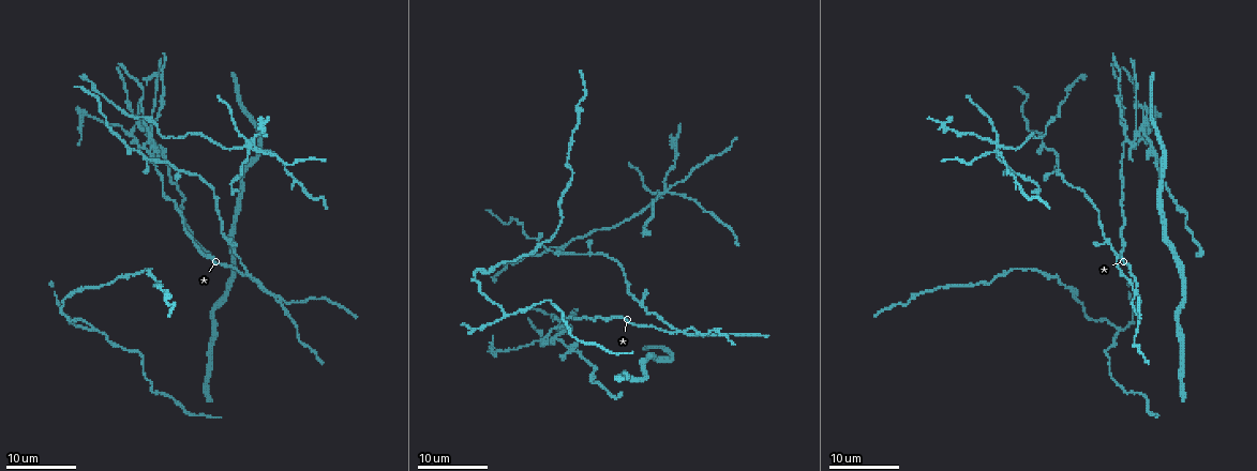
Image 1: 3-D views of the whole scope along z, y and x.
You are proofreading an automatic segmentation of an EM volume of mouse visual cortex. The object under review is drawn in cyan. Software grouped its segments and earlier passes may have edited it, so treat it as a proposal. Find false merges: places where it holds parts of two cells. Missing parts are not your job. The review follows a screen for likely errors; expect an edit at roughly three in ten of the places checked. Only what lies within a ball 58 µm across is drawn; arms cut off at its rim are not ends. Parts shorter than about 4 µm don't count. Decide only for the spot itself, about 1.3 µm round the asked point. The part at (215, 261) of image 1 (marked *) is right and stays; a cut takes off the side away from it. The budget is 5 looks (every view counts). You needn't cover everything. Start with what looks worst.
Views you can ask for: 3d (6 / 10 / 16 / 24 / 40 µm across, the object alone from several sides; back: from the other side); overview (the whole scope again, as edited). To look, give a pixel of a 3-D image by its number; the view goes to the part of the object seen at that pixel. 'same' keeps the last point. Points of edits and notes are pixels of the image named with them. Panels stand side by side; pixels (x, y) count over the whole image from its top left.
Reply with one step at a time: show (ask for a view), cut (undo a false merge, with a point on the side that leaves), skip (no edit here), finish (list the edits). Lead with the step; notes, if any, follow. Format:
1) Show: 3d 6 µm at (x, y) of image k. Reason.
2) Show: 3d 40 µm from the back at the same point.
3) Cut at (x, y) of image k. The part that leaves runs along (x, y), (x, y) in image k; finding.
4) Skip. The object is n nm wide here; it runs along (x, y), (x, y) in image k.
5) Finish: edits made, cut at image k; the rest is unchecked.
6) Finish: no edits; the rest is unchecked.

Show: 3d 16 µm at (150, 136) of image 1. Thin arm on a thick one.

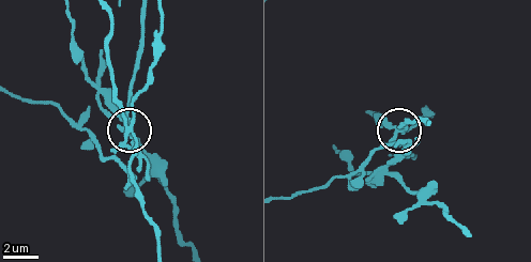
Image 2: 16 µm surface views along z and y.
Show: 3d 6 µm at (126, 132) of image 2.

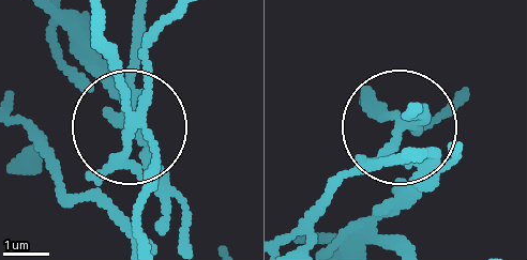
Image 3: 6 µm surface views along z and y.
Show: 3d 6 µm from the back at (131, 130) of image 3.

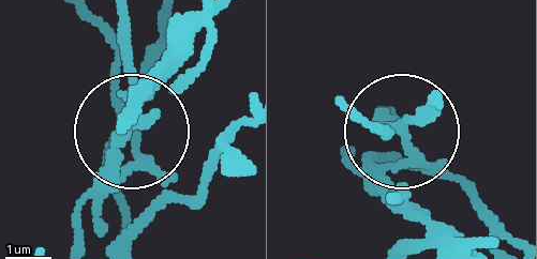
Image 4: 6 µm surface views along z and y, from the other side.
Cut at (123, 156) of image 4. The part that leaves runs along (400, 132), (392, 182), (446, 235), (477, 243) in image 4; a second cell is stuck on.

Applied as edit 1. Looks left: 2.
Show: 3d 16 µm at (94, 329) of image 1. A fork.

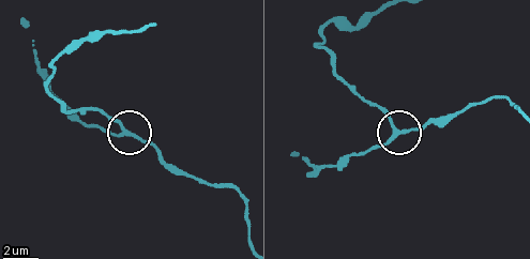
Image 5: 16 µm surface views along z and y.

§

> **Task prompt**:
The answer is the records above, repeated exactly, with no picture in it.

> **Result**:
Image 1: 3-D views of the whole scope along z, y and x.
You are proofreading an automatic segmentation of an EM volume of mouse visual cortex. The object under review is drawn in cyan. Software grouped its segments and earlier passes may have edited it, so treat it as a proposal. Find false merges: places where it holds parts of two cells. Missing parts are not your job. The review follows a screen for likely errors; expect an edit at roughly three in ten of the places checked. Only what lies within a ball 58 µm across is drawn; arms cut off at its rim are not ends. Parts shorter than about 4 µm don't count. Decide only for the spot itself, about 1.3 µm round the asked point. The part at (215, 261) of image 1 (marked *) is right and stays; a cut takes off the side away from it. The budget is 5 looks (every view counts). You needn't cover everything. Start with what looks worst.
Views you can ask for: 3d (6 / 10 / 16 / 24 / 40 µm across, the object alone from several sides; back: from the other side); overview (the whole scope again, as edited). To look, give a pixel of a 3-D image by its number; the view goes to the part of the object seen at that pixel. 'same' keeps the last point. Points of edits and notes are pixels of the image named with them. Panels stand side by side; pixels (x, y) count over the whole image from its top left.
Reply with one step at a time: show (ask for a view), cut (undo a false merge, with a point on the side that leaves), skip (no edit here), finish (list the edits). Lead with the step; notes, if any, follow. Format:
1) Show: 3d 6 µm at (x, y) of image k. Reason.
2) Show: 3d 40 µm from the back at the same point.
3) Cut at (x, y) of image k. The part that leaves runs along (x, y), (x, y) in image k; finding.
4) Skip. The object is n nm wide here; it runs along (x, y), (x, y) in image k.
5) Finish: edits made, cut at image k; the rest is unchecked.
6) Finish: no edits; the rest is unchecked.

Show: 3d 16 µm at (150, 136) of image 1. Thin arm on a thick one.

Image 2: 16 µm surface views along z and y.
Show: 3d 6 µm at (126, 132) of image 2.

Image 3: 6 µm surface views along z and y.
Show: 3d 6 µm from the back at (131, 130) of image 3.

Image 4: 6 µm surface views along z and y, from the other side.
Cut at (123, 156) of image 4. The part that leaves runs along (400, 132), (392, 182), (446, 235), (477, 243) in image 4; a second cell is stuck on.

Applied as edit 1. Looks left: 2.
Show: 3d 16 µm at (94, 329) of image 1. A fork.

Image 5: 16 µm surface views along z and y.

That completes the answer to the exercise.